(SUPPLIED PASSAGE Opens)

Following up on the success of the Redmi K20 from the early summer of 2019, the company announced the K30 and K30 5G in December, with the vanilla K30 going on sale in China immediately. Well, a Redmi K30 has arrived at the office and it’s straight into the lab for review.
Looking at the specs, the Redmi K30 shares more of its genes with the Redmi Note 8 Pro, than it does with the K20. For example, the camera system on the back is directly lifted off of the Note and includes a 64MP main shooter, an 8MP ultrawide, and a couple of 2MP units – one for close up shots, the other for depth info. The K20’s telephoto is, sadly, gone.
Gone is the K20’s 4,000mAh cell too, but that’s a good thing – the Redmi K30 opts for a bigger 4,500mAh power pack like on that same Redmi Note 8 Pro. The new phone also supports 27W charging and comes with such a charger in the box – a bit on the heavy and bulky side, but powerful nonetheless. A quick spoiler from the review – full charge from flat takes 69 minutes.

(SUPPLIED PASSAGE Closes)

■ **WORK INSTRUCTION 1**
Summarize the Redmi K30 passage in two sentences.
■ **WORK INSTRUCTION 2**
Reproduce the Redmi K30 passage, starting at "Gone is the" and ending at "takes 69 minutes.".
The listing after this text is separate material.

(EXTRACTED MATERIAL Opens)

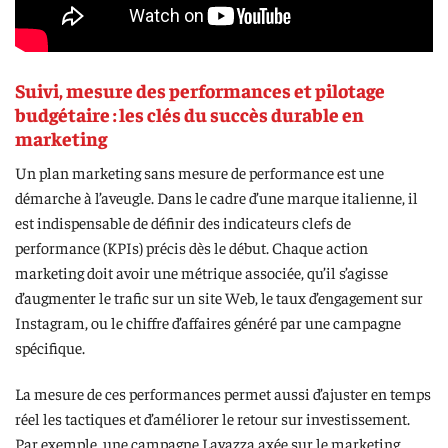
Suivi, mesure des performances et pilotage
budgétaire : les clés du succès durable en
marketing
Un plan marketing sans mesure de performance est une
démarche à l’aveugle. Dans le cadre d’une marque italienne, il
est indispensable de définir des indicateurs clefs de
performance (KPIs) précis dès le début. Chaque action
marketing doit avoir une métrique associée, qu’il s’agisse
d’augmenter le trafic sur un site Web, le taux d’engagement sur
Instagram, ou le chiffre d’affaires généré par une campagne
spécifique.
La mesure de ces performances permet aussi d’ajuster en temps
réel les tactiques et d’améliorer le retour sur investissement.
Par exemple, une campagne Lavazza axée sur le marketing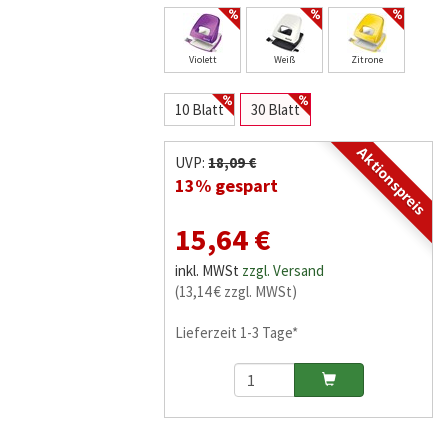
Violett
Weiß
Zitrone
10 Blatt
30 Blatt
Aktionspreis
UVP:
18,09 €
13% gespart
15,64 €
inkl. MWSt
zzgl. Versand
(13,14 € zzgl. MWSt)
Lieferzeit 1-3 Tage*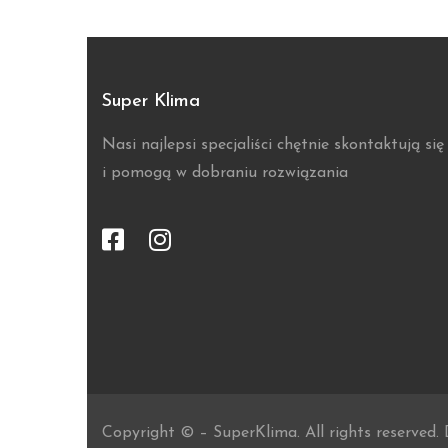
Super Klima
Nasi najlepsi specjaliści chętnie skontaktują się
i pomogą w dobraniu rozwiązania
Copyright © – SuperKlima. All rights reserved.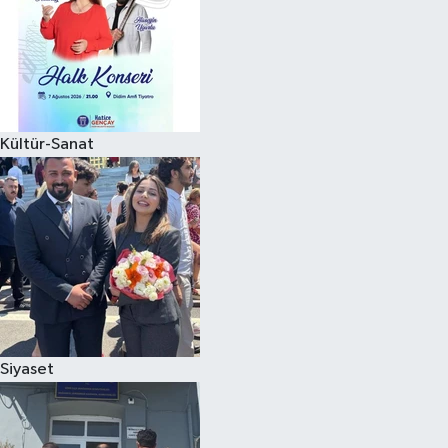
Kültür-Sanat
Siyaset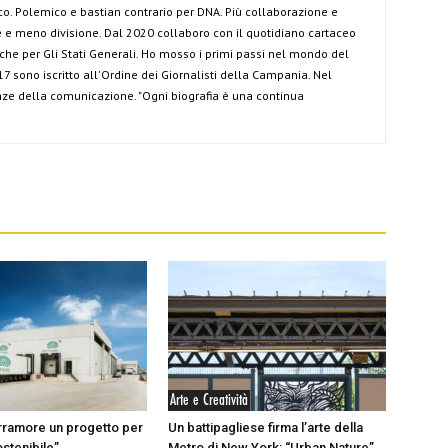
co. Polemico e bastian contrario per DNA. Più collaborazione e
e meno divisione. Dal 2020 collaboro con il quotidiano cartaceo
anche per Gli Stati Generali. Ho mosso i primi passi nel mondo del
7 sono iscritto all'Ordine dei Giornalisti della Campania. Nel
ze della comunicazione. "Ogni biografia è una continua
Arte e Creatività
rramore un progetto per
Un battipagliese firma l’arte della
ostenibile”
Metro di New York: “Urban Nature”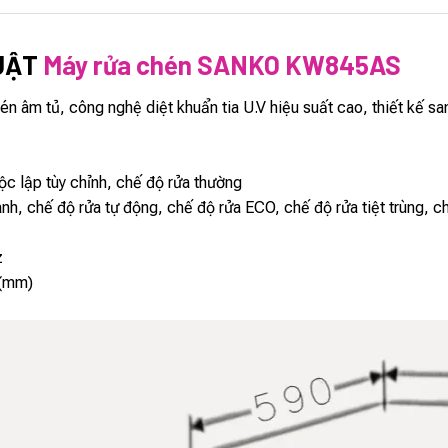
UẬT
Máy rửa chén SANKO KW845AS
n âm tủ, công nghệ diệt khuẩn tia U.V hiệu suất cao, thiết kế sa
ộc lập tùy chỉnh, chế độ rửa thường
nh, chế độ rửa tự động, chế độ rửa ECO, chế độ rửa tiệt trùng, 
z
(mm)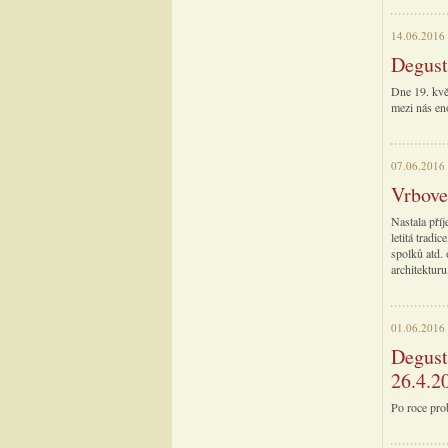
14.06.2016
Degust
Dne 19. kvě
mezi nás en
07.06.2016
Vrboveč
Nastala pří
letitá tradi
spolků atd. 
architektur
01.06.2016
Degust
26.4.2
Po roce pro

(EXTRACTED MATERIAL Closes)

■ **WORKED SOLUTION 1**
The Redmi K30, announced in December alongside the K30 5G and put on sale in China right away, has arrived for review and shares more with the Redmi Note 8 Pro than with the K20, borrowing the Note's 64MP main, 8MP ultrawide, and two 2MP cameras while dropping the K20's telephoto. It also replaces the K20's 4,000mAh cell with a bigger 4,500mAh battery and supports 27W charging with the charger included, taking 69 minutes to fully charge from flat.

■ **WORKED SOLUTION 2**
Gone is the K20’s 4,000mAh cell too, but that’s a good thing – the Redmi K30 opts for a bigger 4,500mAh power pack like on that same Redmi Note 8 Pro. The new phone also supports 27W charging and comes with such a charger in the box – a bit on the heavy and bulky side, but powerful nonetheless. A quick spoiler from the review – full charge from flat takes 69 minutes.